As a provider of electricity, water cycle management and heating services, and as Italy’s largest waste management and recycling company, Hera is on the front lines of today’s battle to reduce waste and minimize environmental damage. The company has a reputation as an innovator, and it is bringing a forward-looking spirit to environmental stewardship.
Andrea Bonetti, Hera’s Manager of IT Architecture, explains, “Hera has adopted, with absolute conviction, the circular economy.” Where traditional recycling practices may be one arc in the cycle of re-use, Hera offers integrated solutions that help complete the circle. With plastics, for example, it not only recovers waste but also incorporates it into production of high-quality new products that are themselves recyclable. “Today, in our territories, most of the waste is recovered,” says Bonetti. “Only a small portion ends up burnt, but this is burnt in waste-to-energy plants, producing new energy.”

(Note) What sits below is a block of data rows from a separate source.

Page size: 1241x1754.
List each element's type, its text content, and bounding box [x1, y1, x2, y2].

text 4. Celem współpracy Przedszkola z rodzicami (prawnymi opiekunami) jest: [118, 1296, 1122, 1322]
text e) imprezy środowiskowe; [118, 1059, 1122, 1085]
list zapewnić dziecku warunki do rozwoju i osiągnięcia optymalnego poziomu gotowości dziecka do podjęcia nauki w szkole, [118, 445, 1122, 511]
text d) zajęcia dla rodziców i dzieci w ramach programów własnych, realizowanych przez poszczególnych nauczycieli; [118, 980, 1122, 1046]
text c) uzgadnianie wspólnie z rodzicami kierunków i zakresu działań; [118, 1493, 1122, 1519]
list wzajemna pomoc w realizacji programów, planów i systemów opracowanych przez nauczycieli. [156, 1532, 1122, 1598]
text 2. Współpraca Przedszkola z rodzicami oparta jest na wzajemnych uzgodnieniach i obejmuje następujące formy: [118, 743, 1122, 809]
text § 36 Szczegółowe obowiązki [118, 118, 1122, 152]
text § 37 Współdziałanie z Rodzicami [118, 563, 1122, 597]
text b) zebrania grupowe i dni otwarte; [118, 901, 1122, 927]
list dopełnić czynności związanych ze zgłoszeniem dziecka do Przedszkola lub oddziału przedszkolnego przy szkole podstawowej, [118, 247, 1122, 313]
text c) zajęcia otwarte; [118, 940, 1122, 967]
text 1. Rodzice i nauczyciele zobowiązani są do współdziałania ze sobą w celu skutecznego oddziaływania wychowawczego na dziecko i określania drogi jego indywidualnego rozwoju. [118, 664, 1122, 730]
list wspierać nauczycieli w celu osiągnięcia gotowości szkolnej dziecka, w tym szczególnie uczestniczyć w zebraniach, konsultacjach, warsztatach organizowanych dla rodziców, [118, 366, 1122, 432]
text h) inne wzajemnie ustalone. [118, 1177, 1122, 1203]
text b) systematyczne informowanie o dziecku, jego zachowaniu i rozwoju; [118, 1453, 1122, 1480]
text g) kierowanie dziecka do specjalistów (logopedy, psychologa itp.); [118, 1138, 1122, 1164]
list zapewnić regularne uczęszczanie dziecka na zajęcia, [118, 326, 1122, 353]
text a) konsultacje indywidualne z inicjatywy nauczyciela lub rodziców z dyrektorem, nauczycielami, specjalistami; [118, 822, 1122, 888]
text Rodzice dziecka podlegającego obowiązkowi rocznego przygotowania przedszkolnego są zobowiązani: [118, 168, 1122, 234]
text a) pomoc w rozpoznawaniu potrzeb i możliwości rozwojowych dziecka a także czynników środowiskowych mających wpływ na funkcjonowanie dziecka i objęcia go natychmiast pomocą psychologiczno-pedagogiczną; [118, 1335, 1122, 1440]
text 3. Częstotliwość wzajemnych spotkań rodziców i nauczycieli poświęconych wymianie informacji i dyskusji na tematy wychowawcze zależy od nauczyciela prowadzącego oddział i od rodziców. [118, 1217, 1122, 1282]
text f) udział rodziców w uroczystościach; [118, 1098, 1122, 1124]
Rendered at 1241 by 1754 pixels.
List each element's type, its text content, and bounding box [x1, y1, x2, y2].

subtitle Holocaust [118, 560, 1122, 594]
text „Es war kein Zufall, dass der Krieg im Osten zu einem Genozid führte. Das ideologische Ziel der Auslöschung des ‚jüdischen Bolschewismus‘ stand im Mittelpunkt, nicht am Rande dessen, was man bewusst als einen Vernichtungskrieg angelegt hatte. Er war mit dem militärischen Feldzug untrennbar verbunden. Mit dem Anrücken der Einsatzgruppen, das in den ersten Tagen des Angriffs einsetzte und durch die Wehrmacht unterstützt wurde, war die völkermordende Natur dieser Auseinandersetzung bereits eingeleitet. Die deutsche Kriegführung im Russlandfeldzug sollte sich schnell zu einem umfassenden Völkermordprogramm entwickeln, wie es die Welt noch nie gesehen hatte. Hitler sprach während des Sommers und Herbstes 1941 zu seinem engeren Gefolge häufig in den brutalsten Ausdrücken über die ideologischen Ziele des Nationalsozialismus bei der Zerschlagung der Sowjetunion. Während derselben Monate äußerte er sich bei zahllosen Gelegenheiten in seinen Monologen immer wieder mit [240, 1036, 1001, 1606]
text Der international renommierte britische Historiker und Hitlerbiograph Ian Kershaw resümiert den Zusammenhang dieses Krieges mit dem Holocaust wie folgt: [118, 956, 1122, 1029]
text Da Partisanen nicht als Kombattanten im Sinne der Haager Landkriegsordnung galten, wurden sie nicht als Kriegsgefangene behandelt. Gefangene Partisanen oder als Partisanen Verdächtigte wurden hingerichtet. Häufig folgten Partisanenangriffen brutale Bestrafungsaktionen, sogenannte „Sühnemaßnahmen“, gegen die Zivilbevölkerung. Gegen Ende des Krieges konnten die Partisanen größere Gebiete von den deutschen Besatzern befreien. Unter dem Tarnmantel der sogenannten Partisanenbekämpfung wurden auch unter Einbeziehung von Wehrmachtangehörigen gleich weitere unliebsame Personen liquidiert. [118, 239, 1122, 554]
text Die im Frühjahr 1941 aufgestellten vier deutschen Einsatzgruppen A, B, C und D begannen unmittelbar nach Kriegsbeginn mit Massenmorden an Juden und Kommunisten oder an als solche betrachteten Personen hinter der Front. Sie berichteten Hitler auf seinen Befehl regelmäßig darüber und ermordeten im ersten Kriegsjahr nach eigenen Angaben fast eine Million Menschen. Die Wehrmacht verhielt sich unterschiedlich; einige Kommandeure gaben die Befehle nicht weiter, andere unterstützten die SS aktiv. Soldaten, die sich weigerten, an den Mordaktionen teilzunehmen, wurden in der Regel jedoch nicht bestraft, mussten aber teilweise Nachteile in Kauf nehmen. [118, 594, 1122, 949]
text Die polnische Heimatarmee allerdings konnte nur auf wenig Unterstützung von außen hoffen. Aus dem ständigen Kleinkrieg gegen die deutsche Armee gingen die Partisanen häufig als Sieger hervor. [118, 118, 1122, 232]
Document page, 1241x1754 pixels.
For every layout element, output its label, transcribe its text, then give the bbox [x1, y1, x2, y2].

The recovery process, of course, depends on quickly finding and separating reusable material from vast quantities of refuse. It was this process where Bonetti and his colleague, Alessandro Collina, Hera’s Head of IT Innovation, decided to explore how AI-powered automation could improve efficiency and help channel more material to new use.
The challenge is twofold. Evaluating the potential of AI for waste sorting is one part. The other part is having the flexibility to incorporate this kind of innovation and scale it from laboratory to enterprise dimensions.